#### Text section

He said accounts of torture are severe and routine for those charged with “aggravated homosexuality” or for those considered a “high risk to state security” and are routinely held in clandestine detention.  
Paramilitary Forces
The Special Rapporteur said he received diverse reports and testimonies about the existence of paramilitary groups associated with the Gambian security forces and under the direct orders of President Jammeh.
He said he heard of a secret unit reportedly called the Jungullars (also known as “Junglers” or “Black Blacks”) which is associated with reports of arbitrary arrests, detention, torture, enforced disappearances and extrajudicial killings against persons considered to be opposed to the regime, journalists and ordinary civilians.  
“The methods reportedly used to conduct torture and assassinations is with hammers, machetes, ropes, nails, pliers, needles and syringes injected into the victim’s body,” Special Rapporteur  Mendez added.
Layer of Fear
Mr Mendez said although the Gambia emerged from a colonial past in 1965, President Jammeh’s views dominate and control the lives the nearly 1.8 million Gambian citizens.
He added that while in Banjul, he observed a layer of fear that was visible on the faces and in the voices of many he met from civil society and this even extended to some government officials.  
Special Rapporteur Mendez added that the foiled coup attempt of 30 December 2014 has made the precarious human rights situation in the Gambia even more dire with the reported arrest of at least 52 individuals (civilian and military personnel. He said some of the detainees including family members of the coup plotters are being held at unofficial places of detention and are at great risk of being tortured.  
The Special Rapporteur observed that judging by President Jammeh’s response to recent event, is of the opinion that the Gambia may regress further regarding human rights as deprivation of personal liberty and risk of torture, arbitrary detention or enforced disappearances may be on the rise.    
He added: “There is also clearly an imminent financial challenge facing the Gambia. However, this reality is not acknowledged by the government as an opportunity to open up and accept external assistance in return for engaging not only with the international community but most importantly with its own citizens. Only by doing so can the Gambia move towards a more humane society that does not tolerate abuses or existing conditions which give rise to cruel, inhuman or degrading treatment or punishment, or even torture.”

########
#### Data extract

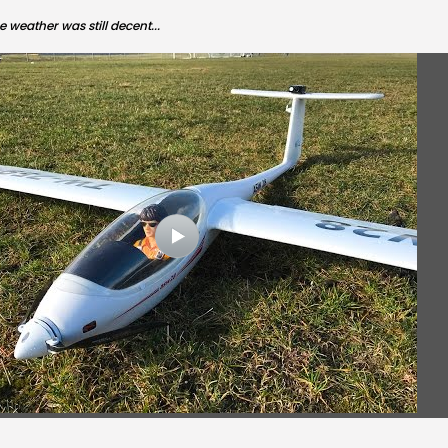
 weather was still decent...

########
#### Data extract

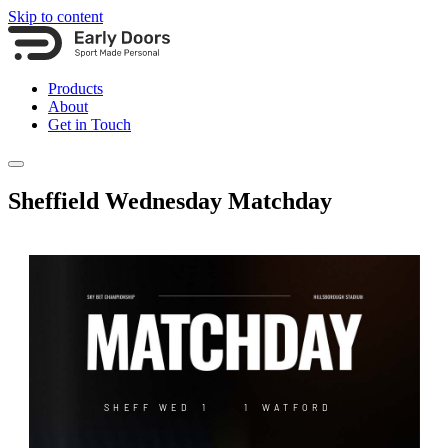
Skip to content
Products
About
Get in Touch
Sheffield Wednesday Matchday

########

Work request 1 =>
Answer these questions from the passage on torture in the Gambia:
(a) By what two other names is the secret unit called the Jungullars also known?
(b) In what year did the Gambia emerge from its colonial past?
(c) Roughly how many citizens does the Gambia have?
Work request 2 => Repeat everything in the passage on torture in the Gambia from "Paramilitary Forces" down to "of President Jammeh.".

Exercise output 1 =>
(a) "Junglers" and "Black Blacks"
(b) 1965
(c) Nearly 1.8 million

Exercise output 2 =>
Paramilitary Forces
The Special Rapporteur said he received diverse reports and testimonies about the existence of paramilitary groups associated with the Gambian security forces and under the direct orders of President Jammeh.